Le Ministre des Colonies à Messieurs les Gouverneurs Généraux, Gouverneurs des Colonies, Administrateur des lies Saint-Pierre et Miquelon Vous trouverez au Journal Officiel de la République Française n° 128 du 14 mai dernier, page 4128, un rapport suivi d’un décret eu date du 6 du même mois qui donne au Ministre des Colonies le pouvoir de réglementer dans les Colonies et pays de protectorat autres que l’Algérie, la Tunisie et le Maroc, l’entrée et la circulation des végétaux et. matériaux divers susceptibles de propager des maladies s’attaquant aux plantes utiles.

J’ai l’honneur de vous prier de vouloir bien assurer l’exécution des prescriptions édictées par le décret précité.

Je crois devoir d’ailleurs vous donner ci-après quelques indications complémentaires qui vous permettront de mieux saisir le but poursuivi et de faciliter la mise en vigueur des mesures à prendre dans l’intérêt de l’agriculture coloniale.

1° Le décret du 6 mai se trouve complété par un décret antérieur, en date du 4 mars 1912, qui a modifié la composition du Comité des Epiphyties, créé le 19 février 1912, en appelant le Directeur du Jardin Colonial et le Professeur de Pathologie végétale de l’Ecole supérieure d’agriculture coloniale, à faire partie, comme Membres de droit, de cette commission consultative.

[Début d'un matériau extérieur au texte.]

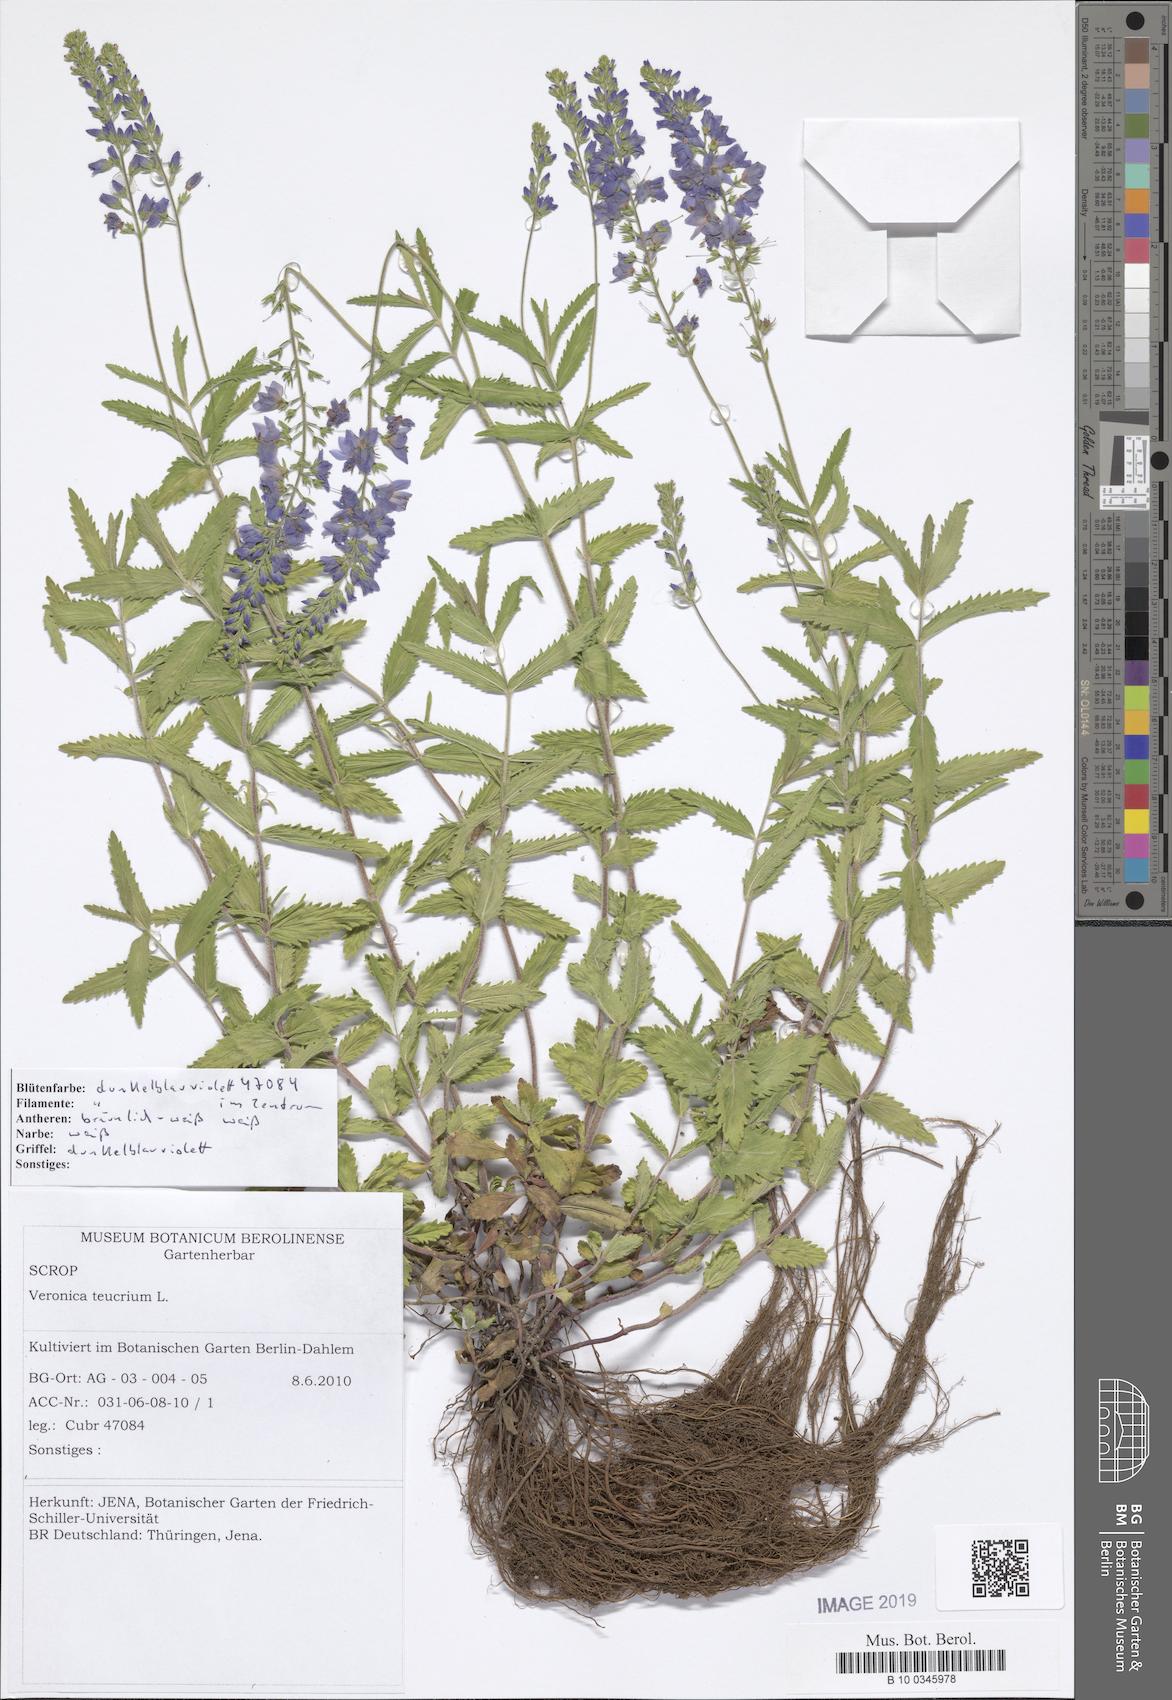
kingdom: Plantae
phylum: Tracheophyta
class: Magnoliopsida
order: Lamiales
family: Plantaginaceae
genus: Veronica
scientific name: Veronica teucrium
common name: Large speedwell
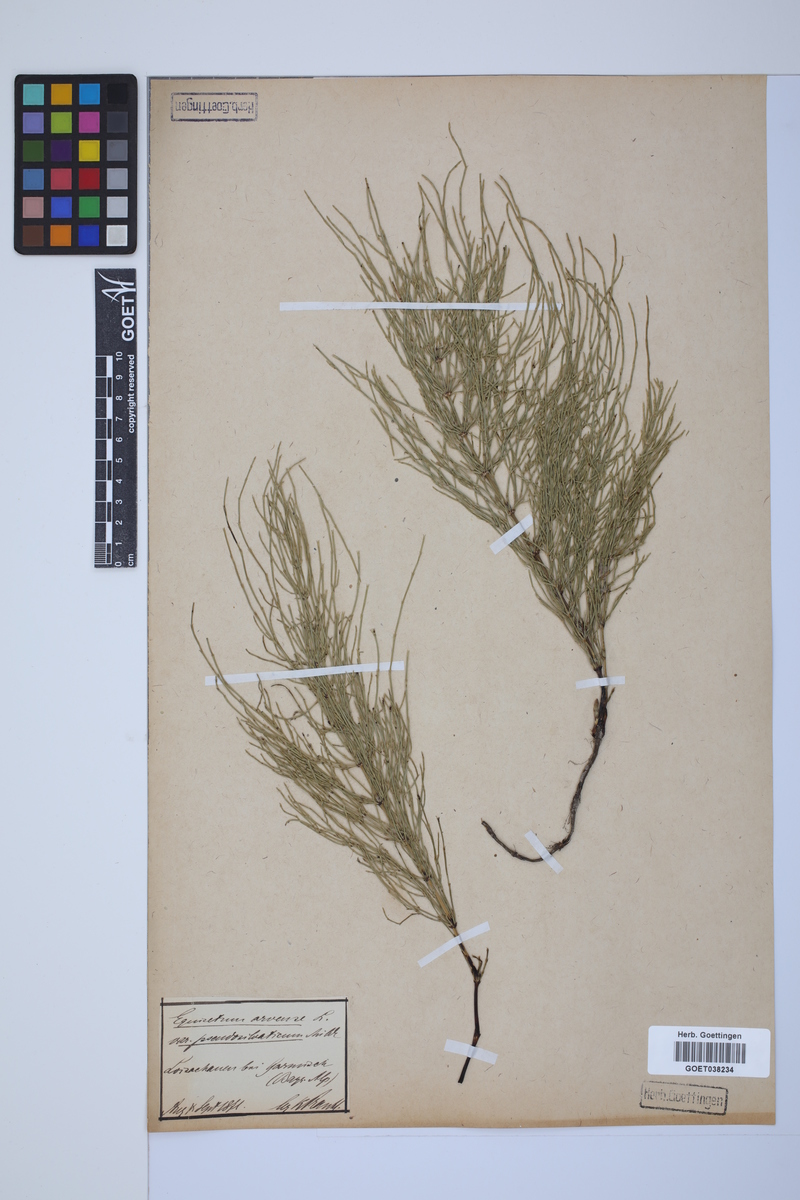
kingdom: Plantae
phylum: Tracheophyta
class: Polypodiopsida
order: Equisetales
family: Equisetaceae
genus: Equisetum
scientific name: Equisetum arvense
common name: Field horsetail
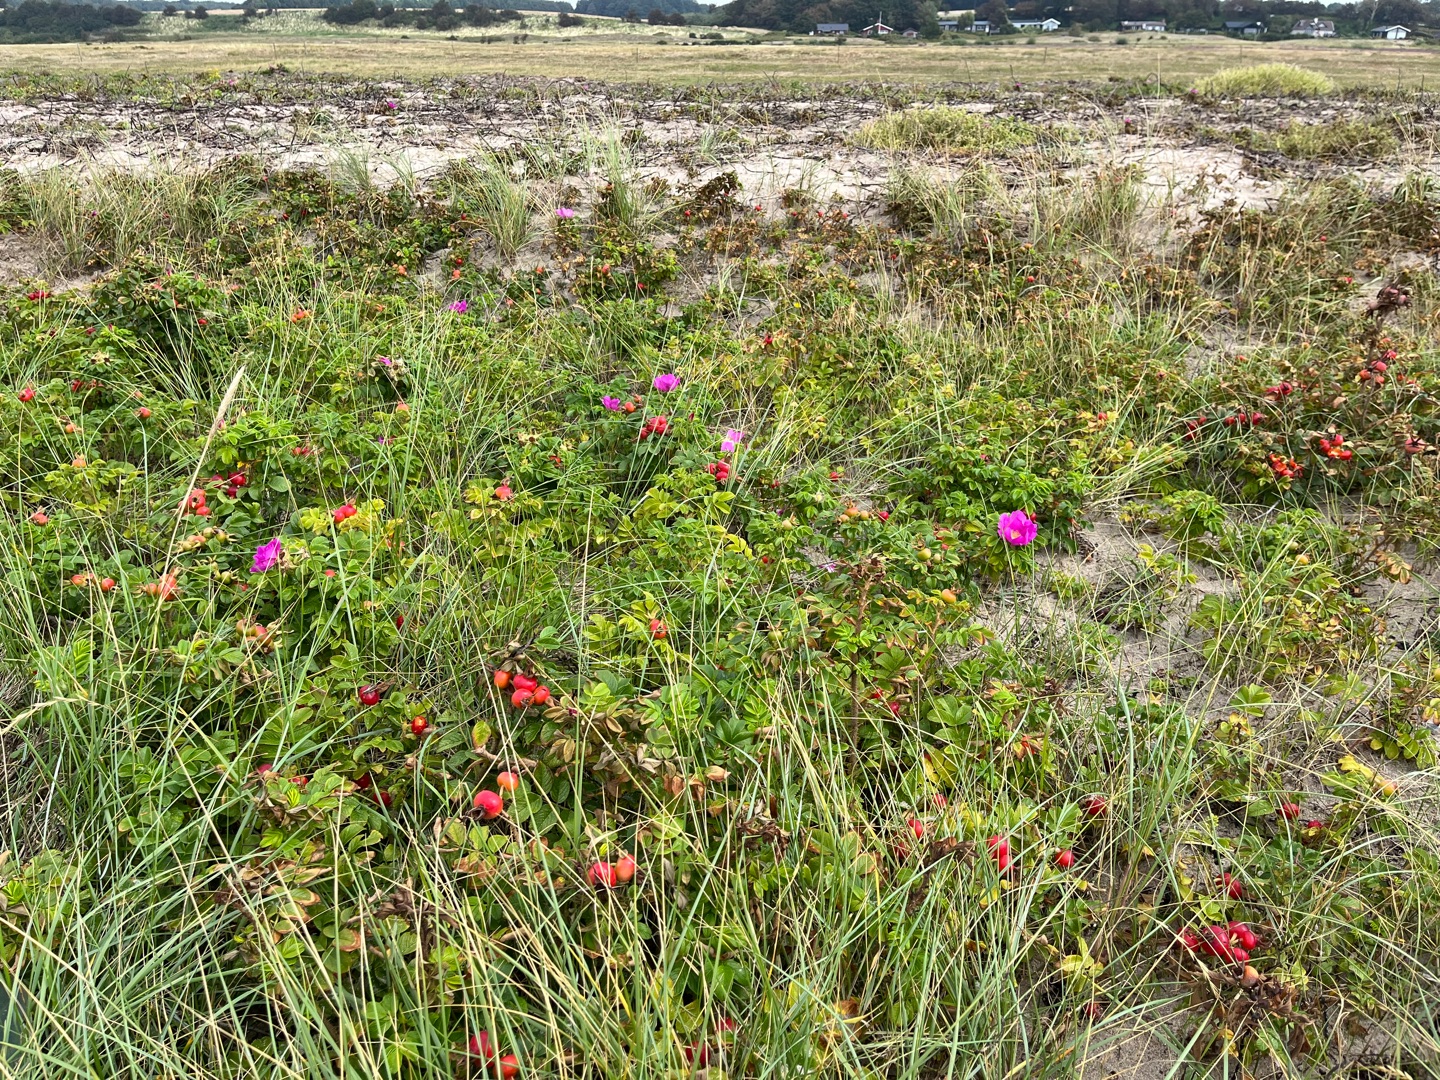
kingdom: Plantae
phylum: Tracheophyta
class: Magnoliopsida
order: Rosales
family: Rosaceae
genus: Rosa
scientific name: Rosa rugosa
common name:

Cette décision a pour conséquence de permettre au Ministre des Colonies de demander l’avis du Comité consultatif des Epiphyties qui est composé des spécialistes les plus autorisés et les plus compétents, sur toutes propositions faites par les Administrations locales au point de vue phytopathologique. Grâce

au concours de ce Comité, les mesures prescrites par le Département des Colonies, sur la demande des Gouverneurs Généraux et Gouverneurs présenteront au point de vue technique toutes les garanties désirables et permettront de réduire au minimum les chances de contamination qu’il est malheureusement impossible d’éviter d’une manière complète.

2° Le décret du 6 mai donne au Ministre des Colonies des pouvoirs analogues à ceux du Ministre de l’Agriculture, au point de vue de l’entrée et de la circulation des plantes ou matériaux capables de propager les maladies c’est-à-dire la possibilité de prendre sans retard toutes les mesures que comporte, par exemple. une situation dangereuse, comme l’application d’une grave affection parasitaire dans une région voisine d’une Colonie où elle est encore inconnue. La réglementation antérieure exigeait que ces mesures fassent l’objet pour chaque cas particulier, d’un décret en Conseil d’Etat. Il en résultait une perte de temps considérable, malheureusement inévitable et susceptible d’avoir les plus graves conséquences.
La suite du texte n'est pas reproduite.